The problem
Please reproduce the passage on Deprivation of Liberty Safeguards word for word, from "The Deprivation of Liberty Safeguards are" to "of Leicester Trust.".

Supplied text
The Deprivation of Liberty Safeguards are contained in the Mental Capacity Act and provide formal protection for individuals who lack capacity and are detained in a hospital or care home. Those detained under the Mental Health Act have clear legal protection but, before these safeguards were introduced, those detained outside the Mental Health Act did not. This article examines the rights of individuals without capacity, the origins of the safeguards, their application in the general ward setting and their place in protecting patients and healthcare staff.

Citation: Elton J (2013) How to apply Deprivation of Liberty Safeguards. Nursing Times; 109: 20, 12-14.

Author: Jacqueline Elton is matron, acute division, University Hospitals of Leicester Trust.

Introduction 

Most nurses will be familiar with patients refusing care and treatment, or refusing to remain in hospital against the advice of health professionals. However, they may not know exactly what they, or other members of the multidisciplinary team, can do in these situations. The Deprivation of Liberty Safeguards (DoLS) offer guidance on this; the clarity this gives protects patients and the health professionals working with them. The DoLS are part of the Mental Capacity Act 2005 and apply only to patients who lack capacity.

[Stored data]
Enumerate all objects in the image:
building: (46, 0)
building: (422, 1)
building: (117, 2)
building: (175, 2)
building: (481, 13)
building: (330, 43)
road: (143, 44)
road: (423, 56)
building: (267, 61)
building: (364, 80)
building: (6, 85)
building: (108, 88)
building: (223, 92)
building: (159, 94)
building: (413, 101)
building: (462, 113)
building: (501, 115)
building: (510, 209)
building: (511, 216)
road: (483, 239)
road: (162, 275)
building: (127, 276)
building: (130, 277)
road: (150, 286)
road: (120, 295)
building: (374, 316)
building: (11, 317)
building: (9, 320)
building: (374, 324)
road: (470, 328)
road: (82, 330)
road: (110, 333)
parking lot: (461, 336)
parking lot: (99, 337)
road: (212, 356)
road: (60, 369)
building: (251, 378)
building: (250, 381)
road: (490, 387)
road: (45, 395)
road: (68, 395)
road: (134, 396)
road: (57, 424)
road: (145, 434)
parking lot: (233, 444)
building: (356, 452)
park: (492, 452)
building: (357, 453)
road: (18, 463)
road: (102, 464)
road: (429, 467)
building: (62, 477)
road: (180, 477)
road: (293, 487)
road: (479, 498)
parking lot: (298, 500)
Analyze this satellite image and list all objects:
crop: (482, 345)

Answer for this exercise
The Deprivation of Liberty Safeguards are contained in the Mental Capacity Act and provide formal protection for individuals who lack capacity and are detained in a hospital or care home. Those detained under the Mental Health Act have clear legal protection but, before these safeguards were introduced, those detained outside the Mental Health Act did not. This article examines the rights of individuals without capacity, the origins of the safeguards, their application in the general ward setting and their place in protecting patients and healthcare staff.

Citation: Elton J (2013) How to apply Deprivation of Liberty Safeguards. Nursing Times; 109: 20, 12-14.

Author: Jacqueline Elton is matron, acute division, University Hospitals of Leicester Trust.